Stored items
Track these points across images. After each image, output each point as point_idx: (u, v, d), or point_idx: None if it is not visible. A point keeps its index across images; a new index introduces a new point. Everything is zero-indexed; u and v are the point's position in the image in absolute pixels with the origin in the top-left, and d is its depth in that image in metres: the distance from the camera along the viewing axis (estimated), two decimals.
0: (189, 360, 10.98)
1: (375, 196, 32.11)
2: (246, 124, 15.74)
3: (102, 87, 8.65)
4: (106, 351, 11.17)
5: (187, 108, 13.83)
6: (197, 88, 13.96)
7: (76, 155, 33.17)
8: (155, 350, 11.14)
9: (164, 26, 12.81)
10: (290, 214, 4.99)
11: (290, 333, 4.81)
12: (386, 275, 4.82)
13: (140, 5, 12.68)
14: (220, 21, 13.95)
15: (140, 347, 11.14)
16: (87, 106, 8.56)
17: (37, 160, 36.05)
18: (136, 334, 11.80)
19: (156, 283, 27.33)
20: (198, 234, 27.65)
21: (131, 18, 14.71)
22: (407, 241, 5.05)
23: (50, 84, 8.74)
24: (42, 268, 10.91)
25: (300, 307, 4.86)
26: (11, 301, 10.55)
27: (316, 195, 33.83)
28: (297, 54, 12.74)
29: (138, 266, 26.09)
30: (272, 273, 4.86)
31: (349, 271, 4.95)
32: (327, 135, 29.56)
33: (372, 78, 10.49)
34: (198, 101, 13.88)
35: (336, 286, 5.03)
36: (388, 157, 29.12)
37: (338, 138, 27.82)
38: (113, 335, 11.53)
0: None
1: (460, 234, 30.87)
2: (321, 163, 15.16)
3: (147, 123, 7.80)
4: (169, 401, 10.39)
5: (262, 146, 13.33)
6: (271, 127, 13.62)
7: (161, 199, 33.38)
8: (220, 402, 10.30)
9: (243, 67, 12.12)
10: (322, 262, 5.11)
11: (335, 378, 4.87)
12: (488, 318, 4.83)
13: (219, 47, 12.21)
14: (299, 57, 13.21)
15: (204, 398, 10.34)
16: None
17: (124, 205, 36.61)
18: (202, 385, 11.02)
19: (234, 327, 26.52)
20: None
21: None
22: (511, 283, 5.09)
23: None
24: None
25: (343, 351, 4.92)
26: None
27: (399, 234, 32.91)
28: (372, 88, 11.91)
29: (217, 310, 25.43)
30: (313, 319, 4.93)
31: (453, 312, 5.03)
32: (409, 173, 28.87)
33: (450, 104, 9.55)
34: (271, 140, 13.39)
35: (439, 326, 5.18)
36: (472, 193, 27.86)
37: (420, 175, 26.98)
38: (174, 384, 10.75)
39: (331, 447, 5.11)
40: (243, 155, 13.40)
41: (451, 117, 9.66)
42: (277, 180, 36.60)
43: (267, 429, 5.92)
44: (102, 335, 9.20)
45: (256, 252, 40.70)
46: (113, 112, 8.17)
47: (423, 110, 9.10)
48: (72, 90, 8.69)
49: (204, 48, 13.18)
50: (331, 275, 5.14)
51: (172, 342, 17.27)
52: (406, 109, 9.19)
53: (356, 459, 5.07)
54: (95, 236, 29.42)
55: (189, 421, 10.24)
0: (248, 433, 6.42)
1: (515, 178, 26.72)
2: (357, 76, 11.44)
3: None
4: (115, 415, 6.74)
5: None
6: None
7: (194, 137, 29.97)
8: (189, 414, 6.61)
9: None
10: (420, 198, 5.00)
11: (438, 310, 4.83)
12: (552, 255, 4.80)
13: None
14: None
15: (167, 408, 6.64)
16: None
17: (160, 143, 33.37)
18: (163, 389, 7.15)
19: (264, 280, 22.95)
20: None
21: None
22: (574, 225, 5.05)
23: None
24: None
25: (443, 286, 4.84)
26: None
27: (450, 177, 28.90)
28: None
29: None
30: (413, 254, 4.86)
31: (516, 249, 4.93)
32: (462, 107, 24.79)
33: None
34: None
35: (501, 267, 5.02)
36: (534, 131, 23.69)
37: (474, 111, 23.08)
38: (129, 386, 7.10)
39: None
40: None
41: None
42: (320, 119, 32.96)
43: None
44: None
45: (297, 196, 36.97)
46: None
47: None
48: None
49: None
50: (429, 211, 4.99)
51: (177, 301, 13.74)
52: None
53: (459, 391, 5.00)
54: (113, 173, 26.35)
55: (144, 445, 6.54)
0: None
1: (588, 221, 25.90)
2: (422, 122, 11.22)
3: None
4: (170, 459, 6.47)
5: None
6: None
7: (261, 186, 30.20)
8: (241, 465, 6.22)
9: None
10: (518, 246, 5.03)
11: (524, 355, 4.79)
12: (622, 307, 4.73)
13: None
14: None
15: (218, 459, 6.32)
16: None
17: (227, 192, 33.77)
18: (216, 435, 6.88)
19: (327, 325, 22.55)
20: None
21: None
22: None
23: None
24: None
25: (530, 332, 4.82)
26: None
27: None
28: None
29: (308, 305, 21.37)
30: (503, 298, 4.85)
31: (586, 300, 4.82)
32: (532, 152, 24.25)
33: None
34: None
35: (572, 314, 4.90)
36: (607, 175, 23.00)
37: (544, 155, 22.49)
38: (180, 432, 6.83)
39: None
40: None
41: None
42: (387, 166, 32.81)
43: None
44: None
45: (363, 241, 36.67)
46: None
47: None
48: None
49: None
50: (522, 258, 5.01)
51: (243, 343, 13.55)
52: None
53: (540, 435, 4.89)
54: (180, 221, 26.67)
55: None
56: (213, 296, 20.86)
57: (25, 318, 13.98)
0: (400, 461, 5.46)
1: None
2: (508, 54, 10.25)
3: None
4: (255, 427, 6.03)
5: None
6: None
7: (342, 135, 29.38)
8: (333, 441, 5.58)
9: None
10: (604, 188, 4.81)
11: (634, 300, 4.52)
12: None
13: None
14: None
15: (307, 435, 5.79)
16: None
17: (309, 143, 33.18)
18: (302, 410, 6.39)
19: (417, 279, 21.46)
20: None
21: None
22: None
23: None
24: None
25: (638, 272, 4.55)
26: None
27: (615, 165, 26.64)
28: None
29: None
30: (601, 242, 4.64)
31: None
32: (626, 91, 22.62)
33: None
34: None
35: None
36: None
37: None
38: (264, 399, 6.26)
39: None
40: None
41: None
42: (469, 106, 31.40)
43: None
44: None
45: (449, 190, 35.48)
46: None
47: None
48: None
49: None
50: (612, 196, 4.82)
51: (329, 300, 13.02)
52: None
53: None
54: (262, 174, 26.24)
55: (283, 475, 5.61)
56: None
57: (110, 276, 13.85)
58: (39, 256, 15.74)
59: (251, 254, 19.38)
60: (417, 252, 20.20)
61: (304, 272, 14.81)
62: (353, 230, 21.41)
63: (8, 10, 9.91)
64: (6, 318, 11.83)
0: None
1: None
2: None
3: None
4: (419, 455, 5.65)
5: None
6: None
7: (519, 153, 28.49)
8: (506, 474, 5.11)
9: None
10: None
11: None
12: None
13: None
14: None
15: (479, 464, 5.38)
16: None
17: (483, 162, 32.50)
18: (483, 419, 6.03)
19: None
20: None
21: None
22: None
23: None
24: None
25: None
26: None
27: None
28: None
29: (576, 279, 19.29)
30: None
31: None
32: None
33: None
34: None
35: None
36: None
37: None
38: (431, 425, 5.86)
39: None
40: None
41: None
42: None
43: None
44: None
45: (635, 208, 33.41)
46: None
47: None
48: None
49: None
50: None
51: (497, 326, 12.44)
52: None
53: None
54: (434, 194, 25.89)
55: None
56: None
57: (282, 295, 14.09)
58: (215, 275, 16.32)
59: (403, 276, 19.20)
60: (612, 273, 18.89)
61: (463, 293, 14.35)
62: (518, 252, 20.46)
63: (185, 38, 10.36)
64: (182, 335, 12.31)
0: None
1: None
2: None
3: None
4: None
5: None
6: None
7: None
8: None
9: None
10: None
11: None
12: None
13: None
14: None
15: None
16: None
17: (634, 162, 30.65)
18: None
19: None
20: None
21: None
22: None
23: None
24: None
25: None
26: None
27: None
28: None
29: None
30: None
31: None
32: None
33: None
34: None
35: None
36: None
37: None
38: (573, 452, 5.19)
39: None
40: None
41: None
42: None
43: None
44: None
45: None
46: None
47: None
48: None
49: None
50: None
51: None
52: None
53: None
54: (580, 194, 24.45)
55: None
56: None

→ PROBLEM DESCRIPTION: Copy range, inclusive: the line holding "26: (11, 301, 10.55)" to the line holding "45: (256, 252, 40.70)". Reproduce exactly those lines of the records above and no others.

→ EXERCISE RESPONSE:
26: (11, 301, 10.55)
27: (316, 195, 33.83)
28: (297, 54, 12.74)
29: (138, 266, 26.09)
30: (272, 273, 4.86)
31: (349, 271, 4.95)
32: (327, 135, 29.56)
33: (372, 78, 10.49)
34: (198, 101, 13.88)
35: (336, 286, 5.03)
36: (388, 157, 29.12)
37: (338, 138, 27.82)
38: (113, 335, 11.53)
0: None
1: (460, 234, 30.87)
2: (321, 163, 15.16)
3: (147, 123, 7.80)
4: (169, 401, 10.39)
5: (262, 146, 13.33)
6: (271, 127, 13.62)
7: (161, 199, 33.38)
8: (220, 402, 10.30)
9: (243, 67, 12.12)
10: (322, 262, 5.11)
11: (335, 378, 4.87)
12: (488, 318, 4.83)
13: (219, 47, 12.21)
14: (299, 57, 13.21)
15: (204, 398, 10.34)
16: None
17: (124, 205, 36.61)
18: (202, 385, 11.02)
19: (234, 327, 26.52)
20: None
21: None
22: (511, 283, 5.09)
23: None
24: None
25: (343, 351, 4.92)
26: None
27: (399, 234, 32.91)
28: (372, 88, 11.91)
29: (217, 310, 25.43)
30: (313, 319, 4.93)
31: (453, 312, 5.03)
32: (409, 173, 28.87)
33: (450, 104, 9.55)
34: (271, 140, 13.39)
35: (439, 326, 5.18)
36: (472, 193, 27.86)
37: (420, 175, 26.98)
38: (174, 384, 10.75)
39: (331, 447, 5.11)
40: (243, 155, 13.40)
41: (451, 117, 9.66)
42: (277, 180, 36.60)
43: (267, 429, 5.92)
44: (102, 335, 9.20)
45: (256, 252, 40.70)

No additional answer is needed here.